Tuesday, October 21, 2014

Telc Area - Day 20

Tuesday, September 23
A short coach ride this morning took us to the village of Svetla, where we began our hike. We were still in a pine/spruce forest and still in the rain.
There was more rain today and it was coupled with cold weather. I was wearing 4 layers of clothing and feeling like I was back on the Camino again.
We walked for a couple of hours, and the highlight was reaching the "continental divide."
I asked Lada about this. In the US, we have only one (basically the Rocky Mountain range). He said in the Czech Republic, there are several and they are not at very high elevations. We were only at 1500 ft. We also walked along the Velky Pond, one of many dotting the countryside.
This is a popular tourist area so there were several shelters along the way. Fortunately, we found one where we could enjoy our picnic lunch out of the rain. My friends are hunkered down to stay warm.
It was still raining hard after lunch and we were given a choice to continue with the hike or spend time in Telc. I chose the latter with several others.

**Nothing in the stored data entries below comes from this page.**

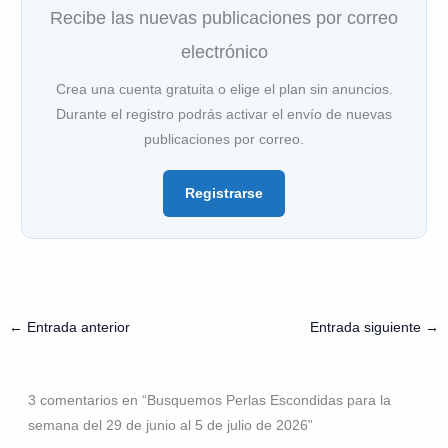
Recibe las nuevas publicaciones por correo
electrónico
Crea una cuenta gratuita o elige el plan sin anuncios.
Durante el registro podrás activar el envío de nuevas
publicaciones por correo.
Registrarse
←
Entrada anterior
Entrada siguiente
→
3 comentarios en “Busquemos Perlas Escondidas para la
semana del 29 de junio al 5 de julio de 2026”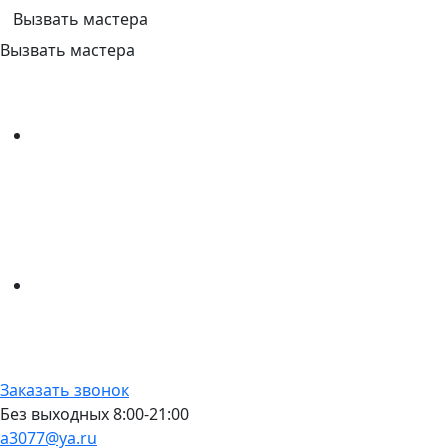
Вызвать мастера
Вызвать мастера
Заказать звонок
Без выходных 8:00-21:00
a3077@ya.ru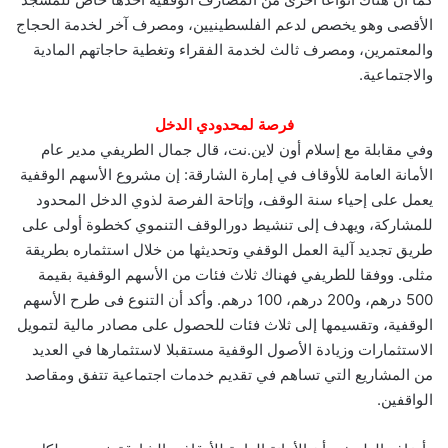
الأقصى وهو يخصص لدعم الفلسطينيين، ومصرف آخر لخدمة الحجاج
والمعتمرين، ومصرف ثالث لخدمة الفقراء وتغطية حاجاتهم المادية
والاجتماعية.
فرصة لمحدودي الدخل
وفي مقابلة مع إسلام أون لاين.نت، قال جمال الطريفي مدير عام
الأمانة العامة للأوقاف في إمارة الشارقة: إن مشروع الأسهم الوقفية
يعمل على إحياء سنة الوقف، وإتاحة الفرصة لذوي الدخل المحدود
للمشاركة، ويهدف إلى تنشيط دورالوقف التنموي كخطوة أولى على
طريق تجديد آلية العمل الوقفي وتحديثها من خلال استثماره بطريقة
مثلى. ووفقا للطريفي فهناك ثلاث فئات من الأسهم الوقفية بقيمة
500 درهم، و200 درهم، 100 درهم. وأكد أن التنوع فى طرح الأسهم
الوقفية، وتقسيمها إلى ثلاث فئات للحصول على مصادر مالية لتمويل
الاستثمارات وزيادة الأصول الوقفية مستقبلا لاستثمارها في العديد
من المشاريع التي تساهم في تقديم خدمات اجتماعية تتفق ومقاصد
الواقفين.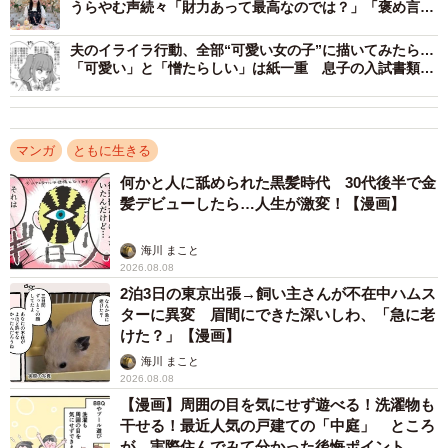
うらやむ声続々「財力あって最高なのでは？」「褒め言
の、話していくうちに観念したように白状したといいま
葉！」
す。
夫のイライラ行動、全部“可愛い女の子”に描いてみたら…
「可愛い」と「憎たらしい」は紙一重 息子の入試書類に
ダメ出しする姿に「やっぱ管理職」【漫画】
「実は、昔めちゃくちゃハマってて、グッズも捨てられな
くて…。今でもちょっとチェックしてる」
マンガ
ともに生きる
まさかの形で「隠れオタ」バレしてしまった夫。それまでC
何かと人に舐められた黒髪時代 30代後半で金
子さんの趣味を冷笑していた夫が、実は美少女アニメが大
髪デビューしたら…人生が激変！【漫画】
好きな同じ穴のムジナだったというオチに、C子さんはなん
海川 まこと
とも言えない気持ちになったそうです。
2026.08.08
2泊3日の東京出張→飼い主さんが不在中ハムス
「だったら最初から素直に言えばよかったのに…って。私
ターに異変 眉間にできた深いしわ、「急に老
は堂々と楽しんでるのに、なんで夫はコソコソ隠れて、し
けた？」【漫画】
かもこちらを見下す必要があったんだろう？って思いまし
海川 まこと
2026.08.08
た」
【漫画】周囲の目を気にせず遊べる！洗濯物も
干せる！最近人気の戸建ての「中庭」 ところ
趣味に優劣なんて、ない
が…実際住んでみて分かった後悔ポイント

Telc, which has about 6,000 people, is famous for its castle and its main square, which is quite large for a town this size. The whole town is surrounded by a sophisticated system of ponds and defensive walls.
The old town has changed little since the 1500s, and, of the 40 houses lining the square, none is younger than. 300 years. A fire devastated the town in 1553, and it was rebuilt of stone. There are numerous buildings with "sgraffitties", like we discovered in Slovenice. We enjoyed the little shops, but many had closed for the season.
At 4 pm our group assembled for a tour of Telc Castle, which is located at the end of the main square.  
It was built in the second half of the 14th century. In the 1500s, the nobleman Zacharias z Hradec  (for whom the main square is named) imported a team of Italian artists, who turned the earlier Gothic palace into a lavish Renaissance residence. Their work also influenced many of the buildings on the town square. The appearance of the castle had not changed since the late 1500s, and it is one of the few intact Czech and Moravian Renaissance castles. It was never sold -- only passed from one family member to another -- but sometimes with different names. It was owned by the Lichtenstein family from the early 1700s until 1945 when the family was expelled to Austria and the property was taken over by the state. (I think they might have been German sympathizers.)
Because it has been so well-maintained, it is a delight to see. Our small group had a personal guide, but unfortunately, hurried us through because it was after hours. We also were not allowed to take photos, so my descriptions of my memories are my take-away.
The palace has 133 rooms and approximately 40 are open on tours. Among the most impressive was the huge ballroom known as Golden Hall, which had a balcony for the band. Noteworthy was its ceiling, with 30 three-dimensional octagonal panels hand-carved from wood and highlighted in gold that fit together to form a star shape . This type of ceiling treatment was used in a number of rooms. There was also a Theater Room with a stage, and panels along the wall containing painted masquers. The Blue Room, so noted because of its blue ceiling, had walls painted with an allegory of the four elements as personified by the Roman gods. Knight's Hall contained armor -- lots of it -- with full suits, helmets, shields and weapons from the 15th-17th centuries. On the ceiling were paintings of the acts of Hercules and on the wall, portraits of Hradec and his wife Katrina. But the most memorable room was the African Room, which was lined with numerous heads from animals Zi could not even name.  They were the trophies from a relative who hunted in Africa from 1903-1916. I wish I could have stayed longer here. We walked across an upper balcony and were able to get some lovely views of the garden. The sky had finally cleared.
Then we exited by the All Saint's Chapel, which we were allowed to photograph, where Hradec and Katrina are interred.
From the castle, it was a short walk back to the Hotel Anton, where we had dinner and an early bedtime, due to our departure tomorrow.